Situação aconteceu depois das várias críticas online à proposta do Partido Comunista Chinês de remover da constituição a limitação de dois mandatos do Presidente

Os internautas que têm conta no Weibo, uma das mais populares redes sociais na China, ficaram na segunda-feira sem poder utilizar a letra "n" durante mais ou menos 6 horas. O motivo? Censura. E o motivo da censura será, tudo indica, a tentativa de calar as críticas ao líder chinês Xi Jinping.

Recentemente, foi anunciado que o Partido Comunista Chinês iria propor a exclusão do limite de dois mandatos para o cargo de Presidente da constituição chinesa, de maneira a que o Presidente Xi Jinping possa ficar no poder toda a vida. A medida, no entanto, levou a que surgisse um número elevado de críticas, sobretudo online, de acordo com o Guardian. Daí que várias publicações fossem bloqueadas nos últimos dias, pelo facto de terem determinadas palavras, expressões, ou até a já referida letra "n".

Não sendo claro o porquê de a letra "n" ter sido banida durante cerca de seis horas, especula-se que poderá ser "devido ao medo do governo que 'N'= 'n mandatos no poder', quando possivelmente 'n' será maior que dois". Esta explicação é de Victor Mair, um especialista em assuntos chineses da Universidade da Pensilvânia, EUA, e tida com plausível por Charlie Smith, um dos fundadores de um site que tenta ultrapassar a censura do regime chinês.

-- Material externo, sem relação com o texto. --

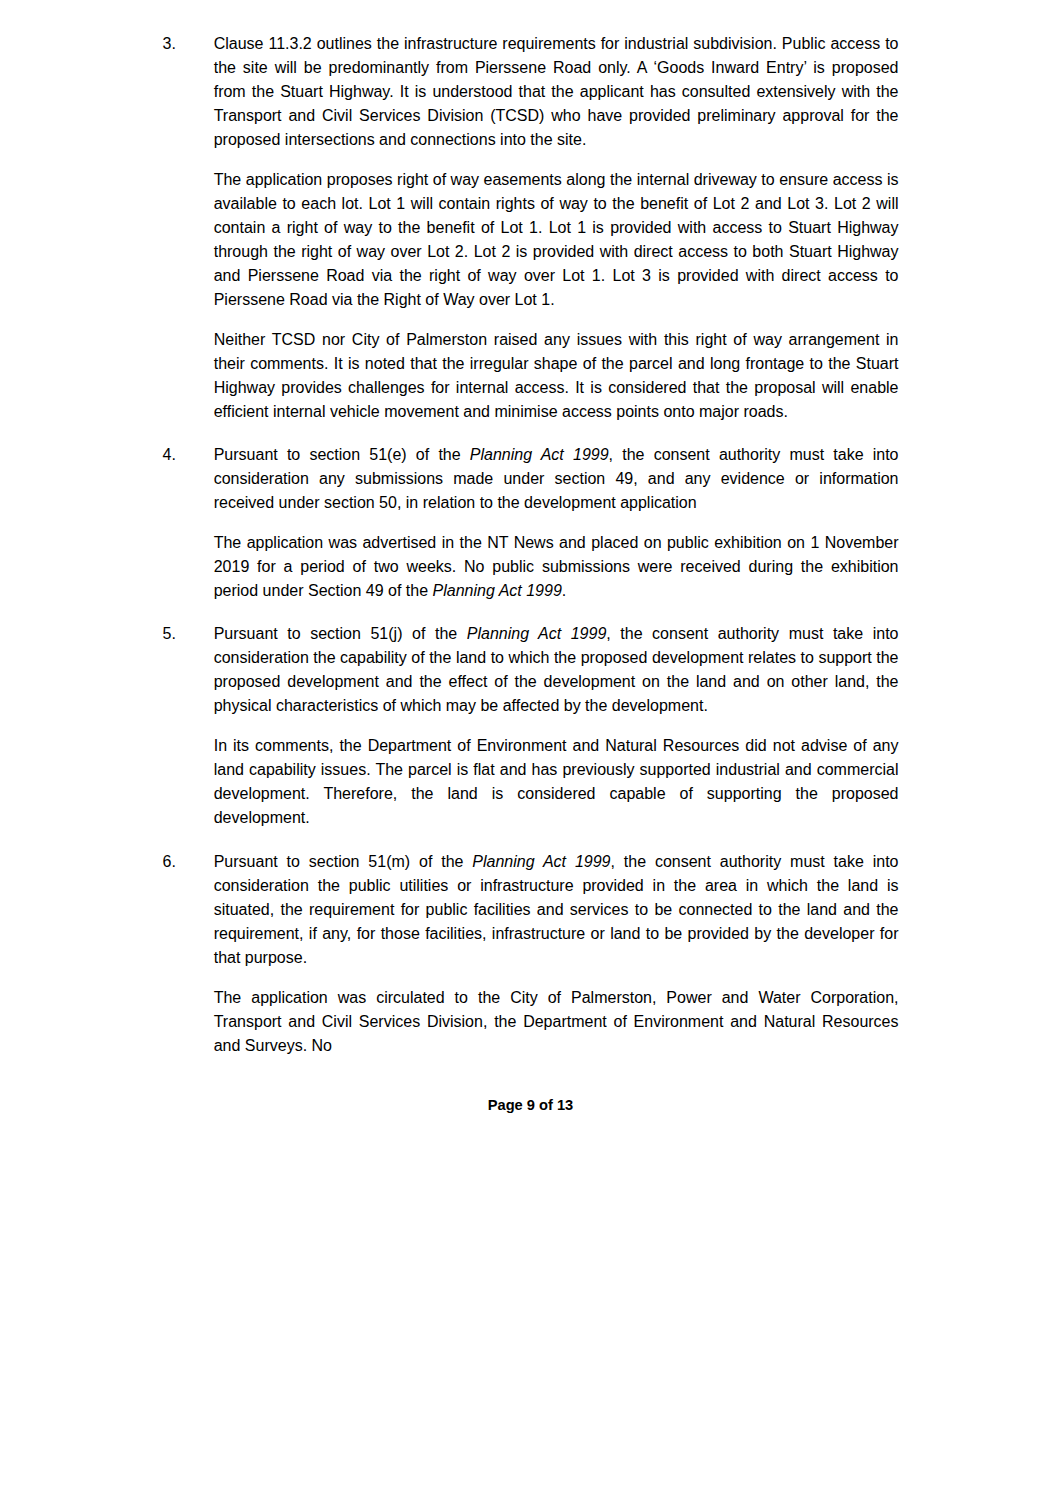3.
Clause 11.3.2 outlines the infrastructure requirements for industrial subdivision. Public access to the site will be predominantly from Pierssene Road only. A ‘Goods Inward Entry’ is proposed from the Stuart Highway. It is understood that the applicant has consulted extensively with the Transport and Civil Services Division (TCSD) who have provided preliminary approval for the proposed intersections and connections into the site.
The application proposes right of way easements along the internal driveway to ensure access is available to each lot. Lot 1 will contain rights of way to the benefit of Lot 2 and Lot 3. Lot 2 will contain a right of way to the benefit of Lot 1. Lot 1 is provided with access to Stuart Highway through the right of way over Lot 2. Lot 2 is provided with direct access to both Stuart Highway and Pierssene Road via the right of way over Lot 1. Lot 3 is provided with direct access to Pierssene Road via the Right of Way over Lot 1.
Neither TCSD nor City of Palmerston raised any issues with this right of way arrangement in their comments. It is noted that the irregular shape of the parcel and long frontage to the Stuart Highway provides challenges for internal access. It is considered that the proposal will enable efficient internal vehicle movement and minimise access points onto major roads.
4.
Pursuant to section 51(e) of the Planning Act 1999, the consent authority must take into consideration any submissions made under section 49, and any evidence or information received under section 50, in relation to the development application
The application was advertised in the NT News and placed on public exhibition on 1 November 2019 for a period of two weeks. No public submissions were received during the exhibition period under Section 49 of the Planning Act 1999.
5.
Pursuant to section 51(j) of the Planning Act 1999, the consent authority must take into consideration the capability of the land to which the proposed development relates to support the proposed development and the effect of the development on the land and on other land, the physical characteristics of which may be affected by the development.
In its comments, the Department of Environment and Natural Resources did not advise of any land capability issues. The parcel is flat and has previously supported industrial and commercial development. Therefore, the land is considered capable of supporting the proposed development.
6.
Pursuant to section 51(m) of the Planning Act 1999, the consent authority must take into consideration the public utilities or infrastructure provided in the area in which the land is situated, the requirement for public facilities and services to be connected to the land and the requirement, if any, for those facilities, infrastructure or land to be provided by the developer for that purpose.
The application was circulated to the City of Palmerston, Power and Water Corporation, Transport and Civil Services Division, the Department of Environment and Natural Resources and Surveys. No
Page 9 of 13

"Duvido que os censores tenham pensado muito sobre a decisão, infelizmente. A letra 'n' foi uma vítima temporária de uma decisão precipitada", disse Charlie Smith. Acrescenta ainda que "agora, mais do que nunca na história recente, quem está em posição de ajudar os internautas chineses a expressarem as suas opiniões e a acederem de forma livre a informação deve chegar-se à frente e dar a mão".

Além da letra "n", existem muito mais expressões e palavras que foram banidas. Até títulos de livros, como 1984 e Animal Farm (O Triunfo dos Porcos, na tradução portuguesa) de George Orwell, desapareceram. "Discordo", "sem vergonha", "culto da personalidade" ou "imortalidade" também foram alvo dos censores, assim como várias expressões tradicionais chinesas que foram consideradas merecedoras de serem banidas, segundo uma lista que está a ser atualizada pelo China Digital Times.

Uma das mais curiosas proibições tem a ver com o boneco de animação Winnie the Pooh, mas a explicação é simples: o famoso urso é considerado subversivo porque tem sido, desde 2013, usado para gozar com o Presidente Xi Jinping.